A British journalist is questioning the method used to by scientists to calculate the earth's climate change, calling it "one of the greatest scientific scandals of all time."
Christopher Booker writes for Britain's
The Telegraph that climate data from stations in South America have been adjusted since the 1950s to give the impression that the earth's temperature is rising more than the original data showed.
Booker cites Paul Homewood's
Not a Lot of People Know That blog where Homewood compares raw data with adjusted temperatures to show the graph trend was reversed from a cooling trend to a warming one.
Homewood checked the data on three weather stations in Paraguay and found that all three had their initial raw readings adjusted to show lower temperatures in the 1950s and higher temperatures today.
Following reporting by Booker two weeks ago, Homewood checked more stations in South America and found the same thing had occurred at them.
Scientists use these records to estimate temperatures in locations that don't have reporting stations, and the data is used to project changes in overall global climate.
Homewood is now looking at stations in the Arctic between Canada and Siberia, Booker reports.
"Again, in nearly every case, the same one-way adjustments have been made, to show warming up to 1 degree C or more higher than was indicated by the data that was actually recorded," Booker writes.

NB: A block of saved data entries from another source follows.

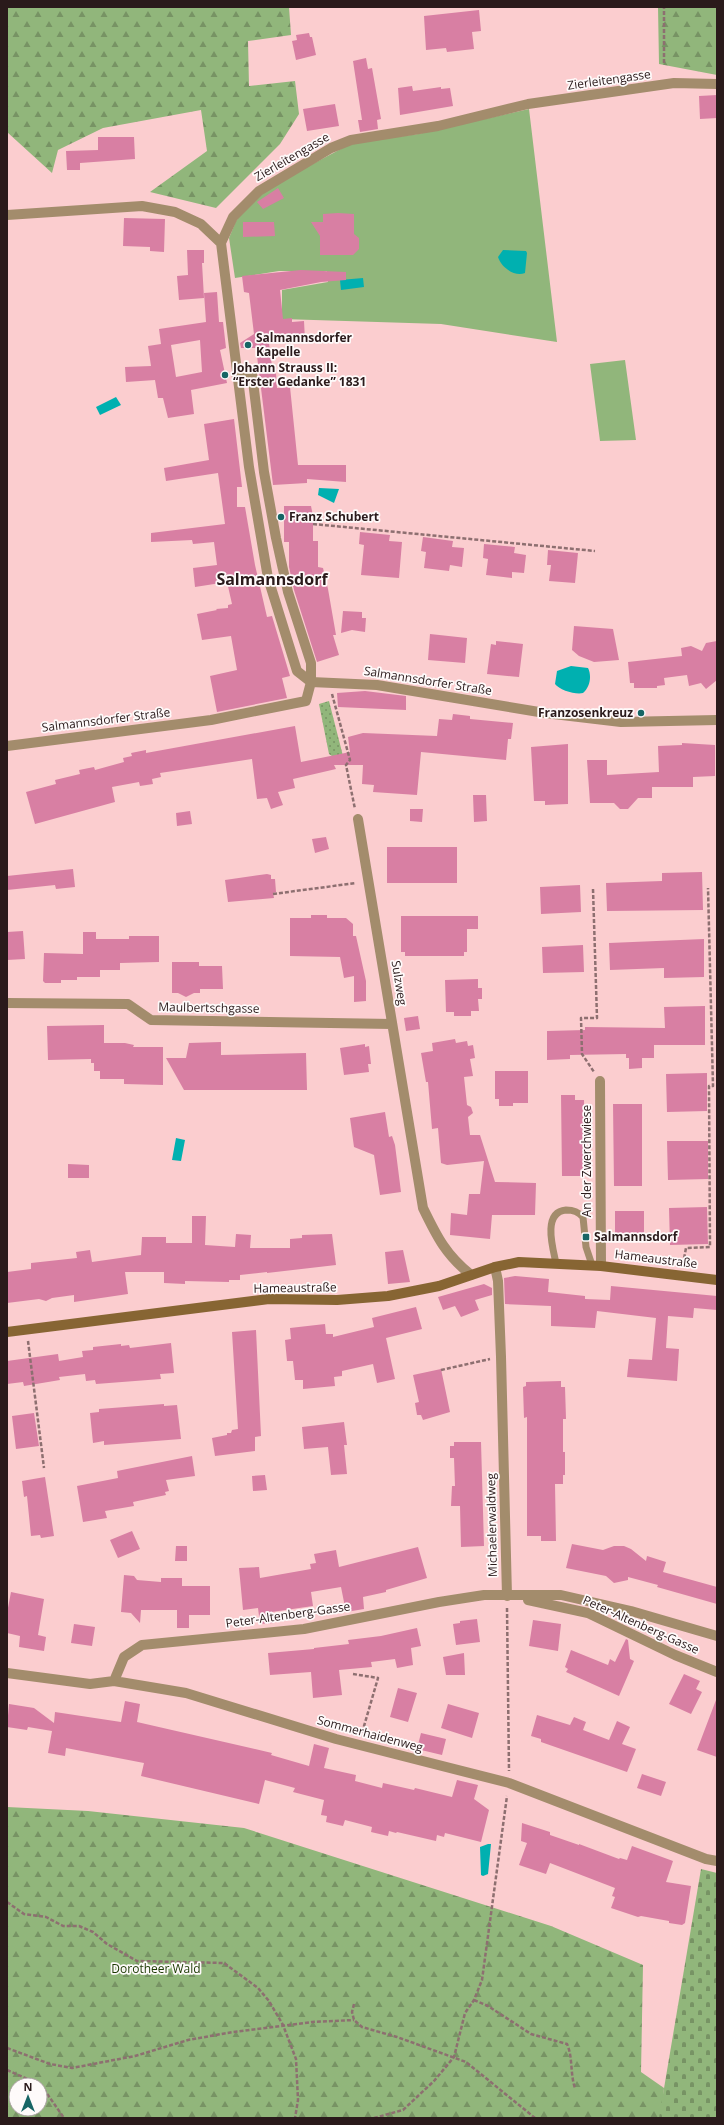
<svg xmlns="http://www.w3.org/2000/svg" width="724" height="2125" font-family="'Open Sans',sans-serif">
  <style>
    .grass { fill: url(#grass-dots) }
    .forest { fill: url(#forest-firs); fill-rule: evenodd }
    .cemetery { fill: url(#cemetery-stones) }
    .garden { fill: #91b67b }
    .water { fill: #00b0b0 }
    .building { fill: #d87fa3; fill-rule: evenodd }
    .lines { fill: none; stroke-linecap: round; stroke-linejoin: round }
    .path { stroke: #8d6f70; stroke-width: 2.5; stroke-dasharray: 4 2; stroke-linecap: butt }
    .lane { stroke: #a38c6c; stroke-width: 7 }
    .street { stroke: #a38c6c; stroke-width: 10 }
    .secondary { stroke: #876533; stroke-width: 10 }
    .poi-dot { fill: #176565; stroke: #fefafa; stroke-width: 1.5 }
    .labels { text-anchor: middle; stroke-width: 3.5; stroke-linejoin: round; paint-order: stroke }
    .street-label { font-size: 12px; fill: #2a1a1b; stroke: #fefafa }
    .poi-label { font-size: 12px; font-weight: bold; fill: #2a1a1b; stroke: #fefafa; text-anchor: start }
    .park-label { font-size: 12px; fill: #1a3900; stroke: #fefafa }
    .district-label { font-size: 16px; font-weight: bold; fill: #2a1a1b; stroke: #fefafa }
  </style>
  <defs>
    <pattern id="grass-dots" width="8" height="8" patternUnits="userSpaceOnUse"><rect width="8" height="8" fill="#91b67b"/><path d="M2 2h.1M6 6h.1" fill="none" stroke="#779364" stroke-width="1.8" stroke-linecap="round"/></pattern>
    <pattern id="forest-firs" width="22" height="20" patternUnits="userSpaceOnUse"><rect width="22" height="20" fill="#91b67b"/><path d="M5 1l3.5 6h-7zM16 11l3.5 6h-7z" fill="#779364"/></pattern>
    <pattern id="cemetery-stones" width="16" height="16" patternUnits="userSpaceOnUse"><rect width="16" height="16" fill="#91b67b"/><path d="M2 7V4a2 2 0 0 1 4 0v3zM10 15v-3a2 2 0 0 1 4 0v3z" fill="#779364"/></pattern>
  </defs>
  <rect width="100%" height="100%" fill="#fbcdcf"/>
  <path class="grass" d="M329,701L343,756L334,765L332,756L329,754L319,704Z"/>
  <path class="forest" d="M7,7H289L291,35L248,41L249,86L295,81L299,114L280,144L216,208L150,192L207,151L201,110L103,128L58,150L52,173L7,132Z
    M658,7H717V75L659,64Z
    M7,1807L88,1811L244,1828L551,1926L643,1965L641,2072L664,2088L663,2098L679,2118H7ZM16,2085H40V2109H16Z"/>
  <path class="cemetery" d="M701,1869L717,1873V2118H659Z"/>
  <path class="garden" d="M529,109L557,342L441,324L282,319V290L328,282L327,271H279L235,278L229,238L236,221L245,208L275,184L352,143L418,134Z
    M625,360L636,440L600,441L590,364Z"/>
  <path class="water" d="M503,250L526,251L527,253L525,273C514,277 501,267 498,257Z
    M363,278L364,287L341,290L340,280Z
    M116,397L121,405L100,415L96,407Z
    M319,488L339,489L334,503L318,495Z
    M571,666L588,668C592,676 590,687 583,693C576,695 559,690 555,684L557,671Z
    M176,1138L185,1140L181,1161L172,1160Z
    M488,1844H491L488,1874L483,1876L481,1875L480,1847Z"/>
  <path class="building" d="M479,10L481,31L472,32L474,49L447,52L446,48L426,50L424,16Z
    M309,33L310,37H312L316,55L296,60L292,41L297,40L296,35Z
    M366,58L368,69L372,68L381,119L377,120L378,129L360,132L358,120H362L353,61Z
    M412,86L413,91L441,87V89L450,88L453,106L400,115L398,88Z
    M717,95V118L700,119L699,96Z
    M335,104L339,126L307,131L303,109Z
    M98,137H134L135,159L80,163V170H67L66,151L98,150Z
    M278,188L284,198L263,209L257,202Z
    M338,213L354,214V234L359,238V249L353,255H320V236L311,222H323V214Z
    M124,218L165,219L164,252L150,251V247L123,246Z
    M243,222H274L275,236L243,237Z
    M187,250H204V263H202L204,298L179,300L177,276L188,275Z
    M301,270L346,272V280L321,282L280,290L283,319L292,318V322L304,321L305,340L269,343L273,374L276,373L277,388L290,387L298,465H346V482L307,479V483L273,485L256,348H241L240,343L254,334L249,293L244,292L242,276Z
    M217,292L219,322H223L226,348L220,350L227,383L191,390L194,414L168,418L163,398H158L155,380L126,382L125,367L151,366L148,346L161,344L159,329L206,322L204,293ZM200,340L202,372L176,377L171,345Z
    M234,419L242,487H237V507H245L255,565L267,617L272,616L290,676L282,678L287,698L217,712L210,676L237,670L231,636L202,640L197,614L217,610L216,609L228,608V605L232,604L227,582L195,587L193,568L217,565L214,542L193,544L192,540L151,542V533L225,524L218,473L166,481L164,468L209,460L204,424Z
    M284,506H311L313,516V541H318V567L323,568L328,589L336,635H333L339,655L317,662L294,590L289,567V542H284Z
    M360,532L390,535L389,541L402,542L399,578L361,575L364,545L359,544Z
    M423,537L453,541L452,547L464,548L462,567L450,565L449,571L424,568L426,552L421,551Z
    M484,544L515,547L514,553L526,555L524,573L512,572V578L486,575L488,559L483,558Z
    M548,550L578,553L575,583L549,581L551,565H547Z
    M343,611L362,612V618H366L365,632L352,630L341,633Z
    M574,626L613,629L619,660L594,662L579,656L572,650Z
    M430,634L467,638L465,663L428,660Z
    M496,641L523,644L519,677L487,674L491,644L496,645Z
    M717,641V680L706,689L701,683L689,686L687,675L664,678L665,685L657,686V688H634V683H630L628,662L682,656L681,648L691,646L702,651L706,643Z
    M365,691L406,696V710L338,707L337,693Z
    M453,714L470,716V719L513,723L511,739H508L506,760L421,752L417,795L373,792L374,785L362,784L363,765H334L336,769L293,779L295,788L278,792L283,805L271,809L267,798L257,799L252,759L160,773L161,777L152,779L153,784L140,786L139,782L112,787L115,802L35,824L26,792L56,784L55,780L80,774L79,770L94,767L95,770L124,762L123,758L132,756L131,753L146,750V753L295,726L301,762L350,752L348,737L363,733L437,736L439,719L452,720Z
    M682,743L715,745V776L693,777V787H652V798H638L628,809H620L614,803H590L587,760H607V775L659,772L658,746L682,745Z
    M568,744V804L545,805V801H534L531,747Z
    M473,795H486L487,821L474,822Z
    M410,809H423L422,822L410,821Z
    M190,811L192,824L177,826L176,813Z
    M326,837L329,849L315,853L312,839Z
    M387,847H457V883H387Z
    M73,869L75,887L56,889L55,885L7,890V876Z
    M702,872L703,910L607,911L606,883L662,881V873Z
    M267,874L271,875V879H275L276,892L273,893L274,898L228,902L225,880Z
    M580,885L581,912L541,914L540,887Z
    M311,915H327V918H346L353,924V936H356L366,981V1001L354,1002V976L344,978L340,957L290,956V918H311Z
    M401,916H478V929H467V952H464V956H405V952H401Z
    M23,931L25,959L7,960V932Z
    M83,932H96V939H129V936H159V962L120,963V970H100V977H77V980H61V983H45L43,981L44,953L83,954Z
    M704,939V977L664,978V968L610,970L609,943Z
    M583,945L584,972L543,973L542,947Z
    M172,962H199V966H222L223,989H200V993H194L186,997L178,993H172Z
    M478,979V988H482V999H478L479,1011H471V1016H454V1012H446L445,980Z
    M705,1006V1045H654V1058H642V1068L629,1069V1058H626V1054L570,1055V1059L547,1060V1031L585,1030V1027L665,1028L664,1007Z
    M418,1016L420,1029L406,1031L404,1018Z
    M104,1025V1043H125L134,1045L133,1047H163V1085L124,1084V1079H100V1071H94V1063H91V1059L48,1060L47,1026Z
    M455,1039L456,1043L467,1041L468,1046L473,1045L475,1058L470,1059L473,1076L464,1077L467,1105L471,1107L473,1113L468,1117L470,1135H480L495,1182L536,1183L535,1215H492L490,1239L450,1235L451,1213L467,1215L469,1194H480L484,1161L447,1165L441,1163L438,1128L432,1129L428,1082H426L421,1053L433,1051L432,1043Z
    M221,1042V1055L306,1053L307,1090H184L166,1058H186L189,1043Z
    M365,1044V1047L369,1046L371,1064H368L369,1072L344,1075L340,1048Z
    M495,1071H528V1103H513V1106H499V1099H495Z
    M707,1073V1111L667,1112L666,1074Z
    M561,1095H575V1100H584L585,1176H562Z
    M613,1104H642V1186H614Z
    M385,1112L389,1137L392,1136L395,1145L401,1192L380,1195L374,1155L354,1147L350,1118Z
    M667,1141H708V1179L668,1180Z
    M68,1164L89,1165V1178H68Z
    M707,1207L708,1244L670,1245L669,1208Z
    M615,1211H644V1240H615Z
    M192,1216H206L205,1245L235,1247L236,1234L251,1235L250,1248H290V1239L302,1238V1235L332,1234L336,1265L267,1273V1272L240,1275V1280H229V1282L185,1281V1284L164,1283V1272H125L128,1294L74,1302V1295L52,1298L46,1301L39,1299L7,1303V1272L31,1269V1263L77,1258L76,1252L90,1250L92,1262L141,1255L142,1237H166V1243H192Z
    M403,1250L410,1282L388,1284L385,1252Z
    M515,1276L549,1279L548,1292L585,1296V1299L610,1300L611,1286L717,1296V1310L694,1308L693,1318L668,1316L666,1348L679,1349L677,1381L627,1377L629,1359L652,1360L656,1318L597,1311L595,1328L551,1326V1306L505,1304L504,1278Z
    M484,1284L492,1288V1295L475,1300L479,1310L461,1317L455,1306L443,1310L438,1297Z
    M416,1307L422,1329L386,1338L395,1379L377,1383L373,1364L342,1371V1376L334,1377L335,1386L303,1389V1380H295L293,1361H287L285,1340L291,1339L290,1328L325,1324L326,1334H333V1337L374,1327L372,1318Z
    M256,1330L261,1436L255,1437V1451L215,1456L212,1438L227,1435V1433H231L232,1430L238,1429L232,1332Z
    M171,1343L174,1373L160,1374L161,1379L96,1384L95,1380L86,1381L85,1374L59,1377L60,1380L24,1386L23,1382L7,1384V1361L58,1354L59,1361L83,1357L82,1351L93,1350V1347L121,1344V1346L129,1345L130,1348Z
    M441,1369L450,1412L423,1420L421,1415H417L415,1403L419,1402L413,1375Z
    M561,1381V1387H565L566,1419H563V1452H565V1475H563V1484H555L556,1541H541V1536H527V1417L524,1418L523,1387L526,1386V1382Z
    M164,1404V1406L177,1405L181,1439L104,1445V1441L93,1443L90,1413L99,1412V1409Z
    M34,1413L39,1446L16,1449L12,1416Z
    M344,1422L347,1445H344L347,1474L331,1475L328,1447L304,1449L302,1427Z
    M454,1442H481L484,1546L461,1547L460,1506H451L452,1486H455L454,1458H450V1446H454Z
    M192,1456L195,1476L166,1480L169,1491L165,1492L166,1495L133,1502L134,1506L105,1511L107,1518L83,1522L77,1486L118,1478L117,1471Z
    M265,1475L267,1490L253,1491L252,1476Z
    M45,1477L54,1536L41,1538L40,1535L31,1536L27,1496L24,1497L22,1481Z
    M132,1531L140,1549L118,1558L110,1540Z
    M572,1544L603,1550L614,1546H624L631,1549L646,1561L647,1556L666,1562L663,1572L717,1587V1604L657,1587L658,1585L628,1577V1580L614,1583L606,1576L566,1568Z
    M176,1546H187V1561H175Z
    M418,1547L427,1578L386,1590V1592L363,1597L364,1609L346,1612L341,1587L311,1592L313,1606L272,1612L273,1623L260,1624L258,1608L243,1610L239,1568L259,1567L260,1578L311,1569L310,1564L316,1563L314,1554L336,1550L339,1567Z
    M124,1575L134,1576L137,1580L161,1582V1578H182V1586H210V1615H189V1628H177V1610H141L140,1623L131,1613L121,1612Z
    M11,1592L44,1599L38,1635L46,1637L44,1651L19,1647L20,1636L7,1633V1613Z
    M477,1619L480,1642L456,1645L453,1624L460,1623V1621Z
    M533,1620L561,1624L558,1651L529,1646Z
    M74,1624L95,1627L92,1646L71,1643Z
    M417,1628L421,1646L411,1648L413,1665L397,1668L395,1659L371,1662L372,1667L339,1670L342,1695L313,1698L311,1672L270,1675L268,1653L314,1649V1648L349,1644L348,1640L381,1636Z
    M626,1639L628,1640L630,1659L634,1661L619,1696L566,1672L568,1669L565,1667L571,1650L608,1665L610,1659L615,1662Z
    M464,1653L465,1675H446L443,1657Z
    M684,1674L700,1681L696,1689L702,1692L691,1714L669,1704Z
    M398,1688L417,1693L408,1722L390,1717Z
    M716,1700L717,1701V1757L697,1750Z
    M125,1701L140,1704L137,1722L272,1753L271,1755L309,1766L314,1744L329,1748L324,1768L356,1775L355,1781L382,1788L383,1783L414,1790L415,1788L452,1797L457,1780L478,1785L474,1799L489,1810L481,1842L445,1833L444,1837L437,1835L436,1841L397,1832L396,1833L389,1831L388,1836L371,1832L372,1827L345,1820L343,1826L326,1822L327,1816L321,1815L324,1800L293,1792L295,1788L265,1780L259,1804L141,1776L144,1763L66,1748L65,1756L48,1753L52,1731L28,1727L27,1730L7,1727L9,1704L34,1708L54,1723L55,1712L121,1722Z
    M448,1704L479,1713L472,1738L441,1728Z
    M537,1715L570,1725L574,1717L586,1722L583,1730L609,1740L617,1721L630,1727L622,1744L636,1749L627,1772L541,1742V1739L531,1736Z
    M421,1733L446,1739L442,1755L417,1749Z
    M642,1774L666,1782L661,1796L637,1788Z
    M522,1823L550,1832V1835L579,1845V1844L619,1859L620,1858L627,1860L632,1846L673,1861L666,1882L691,1886L685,1923L682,1925L669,1923V1921L641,1916L638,1917L611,1908L615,1897L612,1896L615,1888L550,1863L546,1874L519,1865L527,1843L521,1841Z"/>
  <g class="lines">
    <path class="path" d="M664,63V7
      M313,524L595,551
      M332,694L350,760L346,765L355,809
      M593,889L597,1018H581L582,1054L594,1072
      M273,894L356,883
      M683,1264L686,1248L710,1247L709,1086H713L708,888
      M28,1341L44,1468
      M441,1370L490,1359
      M507,1608L509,1771
      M353,1674L378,1678L362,1733
      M7,1902L24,1914L46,1917L63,1926H79L93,1932L107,1944L137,1961L224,1963L258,1988L269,2001L283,2025L296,2059L298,2100L295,2118
      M474,2000L488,2006L531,2034L567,2044C573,2057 570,2074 575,2088
      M354,2004L352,2012L354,2020L362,2027L397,2037L466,2062L535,2118
      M7,2048L50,2064L72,2068L135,2056L188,2040L233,2032L312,2022L354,2020
      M7,2070L41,2085L64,2118
      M374,2118L403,2110L434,2081L454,2057L465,2013L474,2000L482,1980L507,1796"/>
    <path class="lane" d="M556,1263C553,1249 542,1212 566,1210C574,1210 578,1212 583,1217L586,1247L592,1265"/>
    <path class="street" d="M7,215L142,206L175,212L201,224L221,243L233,217L259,191L331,148L351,140L438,126L528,104L674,83L717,84
      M221,243L249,467L268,578L297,671L311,682
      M311,682L377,685L545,713L621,722L717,720
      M7,746L211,720L306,701L311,682V663L288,592L276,538L264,472L252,373L236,374
      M358,819L423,1208C437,1237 446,1255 471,1275
      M7,1003L128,1004L151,1020L392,1024
      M600,1081L601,1266
      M495,1267L498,1281L501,1357L507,1596
      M528,1600L588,1613L675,1655L717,1672
      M7,1673L90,1684L114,1681L186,1693L336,1739L509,1783L706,1859L717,1861
      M114,1681L124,1657L142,1645L304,1629L439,1602L484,1595H561L631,1611L717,1636"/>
    <path class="secondary" d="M7,1332L269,1299L337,1300L388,1296L439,1286L495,1267L519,1262L601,1266L717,1280"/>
  </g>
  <g class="poi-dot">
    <circle cx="248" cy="345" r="4"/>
    <circle cx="225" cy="375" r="4"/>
    <circle cx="281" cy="517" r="4"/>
    <circle cx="641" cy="713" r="4"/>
    <rect x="582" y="1233" width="8" height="8" rx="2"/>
  </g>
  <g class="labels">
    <g class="street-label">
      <text transform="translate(609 80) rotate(-8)" y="4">Zierleitengasse</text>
      <text transform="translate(292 157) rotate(-30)" y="4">Zierleitengasse</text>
      <text transform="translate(428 681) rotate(9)" y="4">Salmannsdorfer Straße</text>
      <text transform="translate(106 720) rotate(-7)" y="4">Salmannsdorfer Straße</text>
      <text transform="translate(399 983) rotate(81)" y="4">Sulzweg</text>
      <text transform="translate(209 1008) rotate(1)" y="4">Maulbertschgasse</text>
      <text transform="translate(587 1161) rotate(-90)" y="4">An der Zwerchwiese</text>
      <text transform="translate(656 1259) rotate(7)" y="4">Hameaustraße</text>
      <text transform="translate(295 1288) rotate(-1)" y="4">Hameaustraße</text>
      <text transform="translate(492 1525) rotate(-91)" y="4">Michaelerwaldweg</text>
      <text transform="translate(288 1615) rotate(-8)" y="4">Peter-Altenberg-Gasse</text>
      <text transform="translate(641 1625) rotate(24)" y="4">Peter-Altenberg-Gasse</text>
      <text transform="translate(370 1734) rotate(15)" y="4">Sommerhaidenweg</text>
    </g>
    <g class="poi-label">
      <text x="256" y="342">Salmannsdorfer<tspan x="256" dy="14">Kapelle</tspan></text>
      <text x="233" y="372">Johann Strauss II:<tspan x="233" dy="14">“Erster Gedanke” 1831</tspan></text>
      <text x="289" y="521">Franz Schubert</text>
      <text x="633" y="717" text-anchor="end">Franzosenkreuz</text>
      <text x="594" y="1241">Salmannsdorf</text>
    </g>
    <g class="park-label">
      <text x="156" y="1973">Dorotheer Wald</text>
    </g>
    <g class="district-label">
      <text x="272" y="585">Salmannsdorf</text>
    </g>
  </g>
  <rect width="724" height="2125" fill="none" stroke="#2a1a1b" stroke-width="16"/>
  <g transform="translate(28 2097)"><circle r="19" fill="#fefafa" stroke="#a9a0a1"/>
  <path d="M0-3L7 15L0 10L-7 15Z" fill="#176565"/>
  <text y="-6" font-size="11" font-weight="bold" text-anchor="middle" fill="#2a1a1b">N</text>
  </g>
</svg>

Traust Jonsson, a longtime climate researcher in Iceland was surprised to see the revised data "disappears" Iceland’s "sea ice years" around 1970, when a period of extreme cooling almost wiped out Iceland's economy.
Homewood reportedly became interested in the subject because of the arguments from climate scientists that rising global temperatures is causing the melting sea ice in the Arctic.
In reality, Homewood says, the melting is caused by cyclical shifts in Atlantic sea currents that bring warmer water to the area. Arctic water temperatures last peaked 75 years ago, when sea ice melted back even further than today, he said.